Comparison: Hippocampal Sclerosis by Age
| Feature | Younger Adults (TLE-related HS) | Older Adults (HS-A) |
|---|---|---|
| Typical Age | Childhood onset, seizures emerge later (adolescence, young adulthood) | Most prevalent in the "oldest-old" (≥ 85 years) |
| Primary Symptom | Medically refractory seizures, usually focal | Dementia, often misdiagnosed as Alzheimer's disease |
| Common Cause | Childhood brain insult (e.g., prolonged febrile seizure, trauma) | Neurodegenerative process linked to TDP-43 proteinopathy |
| Hippocampal Pathology | Neuronal loss and gliosis in specific regions, often bilateral | Severe neuronal loss and gliosis in CA1 and subiculum, frequently unilateral |
| TDP-43 Pathology | Typically absent | Highly prevalent, found in up to 90% of cases |
| Primary Treatment | Antiepileptic drugs (AEDs), followed by surgical resection if refractory | No specific treatment; medications used for AD symptoms often tried |
| Prognosis | Often good post-surgical outcome for seizure control | Prognosis is a progressive cognitive decline |
The Role of TDP-43 in Age-Related Hippocampal Sclerosis
The discovery of TDP-43 proteinopathy's strong association with HS-A was a major step forward in understanding the disease in the elderly.
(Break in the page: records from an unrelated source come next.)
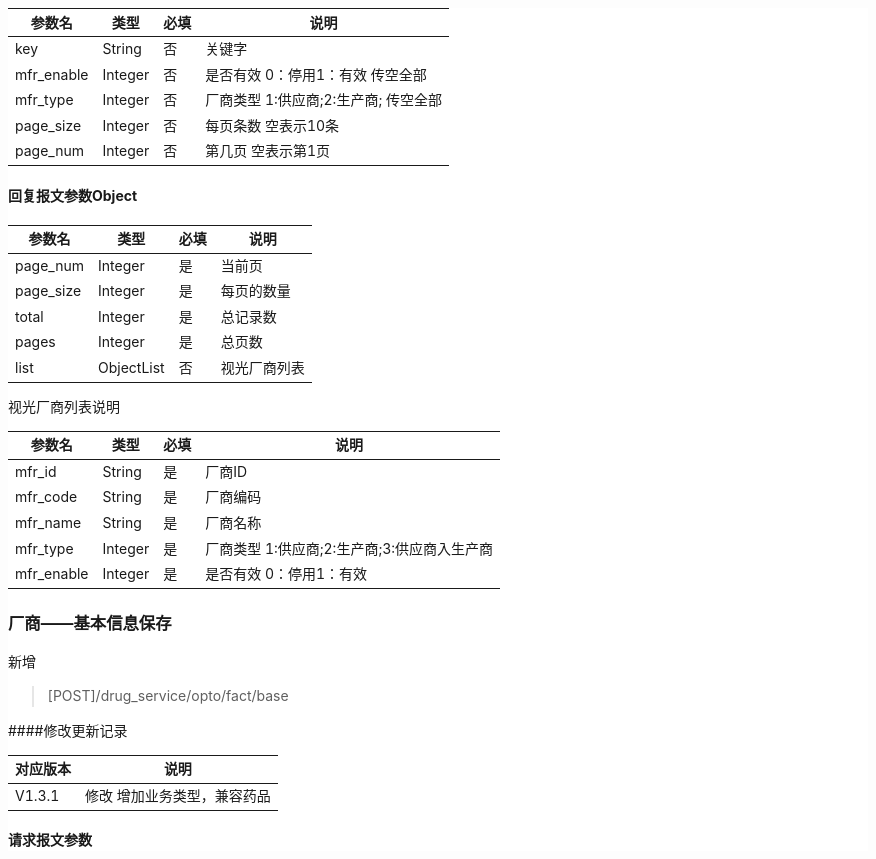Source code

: | 参数名     | 类型    | 必填 | 说明                                    |
| ---------- | ------- | ---- | --------------------------------------- |
| key        | String  | 否   | 关键字                                  |
| mfr_enable | Integer | 否   | 是否有效 0：停用1：有效  传空全部       |
| mfr_type   | Integer | 否   | 厂商类型    1:供应商;2:生产商; 传空全部 |
| page_size  | Integer | 否   | 每页条数 空表示10条                     |
| page_num   | Integer | 否   | 第几页 空表示第1页                      |


#### 回复报文参数Object

| 参数名    | 类型       | 必填 | 说明         |
| --------- | ---------- | ---- | ------------ |
| page_num  | Integer    | 是   | 当前页       |
| page_size | Integer    | 是   | 每页的数量   |
| total     | Integer    | 是   | 总记录数     |
| pages     | Integer    | 是   | 总页数       |
| list      | ObjectList | 否   | 视光厂商列表 |

视光厂商列表说明

| 参数名     | 类型    | 必填 | 说明                                         |
| ---------- | ------- | ---- | -------------------------------------------- |
| mfr_id     | String  | 是   | 厂商ID                                       |
| mfr_code   | String  | 是   | 厂商编码                                     |
| mfr_name   | String  | 是   | 厂商名称                                     |
| mfr_type   | Integer | 是   | 厂商类型  1:供应商;2:生产商;3:供应商入生产商 |
| mfr_enable | Integer | 是   | 是否有效 0：停用1：有效                      |




### 厂商——基本信息保存

新增

> [POST]/drug_service/opto/fact/base

####修改更新记录

| 对应版本 | 说明                        |
| -------- | --------------------------- |
| V1.3.1   | 修改 增加业务类型，兼容药品 |

#### 请求报文参数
While TDP-43 accumulation is not exclusive to HS-A and can be found in other conditions like frontotemporal lobar degeneration (FTLD), its widespread presence in HS-A suggests it plays a critical role in the underlying pathophysiology. Research indicates that TDP-43 pathology in older adults is associated with accelerated rates of brain atrophy and a more aggressive cognitive decline. This discovery highlights that HS-A is a distinct neurodegenerative disease, not simply an outcome of AD or ischemic injury. Future research is focused on developing in-vivo biomarkers to aid in the diagnosis of TDP-43 related pathologies, which will be crucial for developing targeted therapies.
For more detailed information on TDP-43 and its role in neurodegeneration, the National Institute of Neurological Disorders and Stroke provides an excellent overview.
Conclusion
The link between age and hippocampal sclerosis is not a uniform relationship but one that bifurcates into two distinct disease entities: TLE-related HS in the young and HS-A in the elderly. In younger individuals, HS is an acquired condition often stemming from an early-life brain injury that leads to drug-resistant epilepsy. In contrast, older adults, particularly those over 85, are at risk for HS-A, a neurodegenerative disorder marked by TDP-43 proteinopathy and an amnestic dementia syndrome. The differing pathologies and clinical presentations underline the importance of considering a patient's age when diagnosing hippocampal sclerosis, which has implications for treatment strategies and predicting outcomes. Improved understanding of these age-specific manifestations is vital for advancing diagnostic tools and developing targeted therapies for both patient groups.
Potential Risk Factors Associated with Age-Related Hippocampal Sclerosis
- Genetics: Genetic risk factors have been identified, including common gene variants that appear to increase vulnerability to neurodegeneration outside the hippocampus.
- Autoimmune conditions: In some cohorts of the oldest-old, autoimmune diseases like rheumatoid arthritis and thyroid disease were found to be potential risk factors.
- Vascular disease: Brain arteriolosclerosis is a common comorbidity found with HS-A, indicating a possible pathogenic link, although the relationship is complex.
- Age itself: The risk of HS-A pathology increases dramatically after the age of 90, suggesting advanced age is a primary risk factor.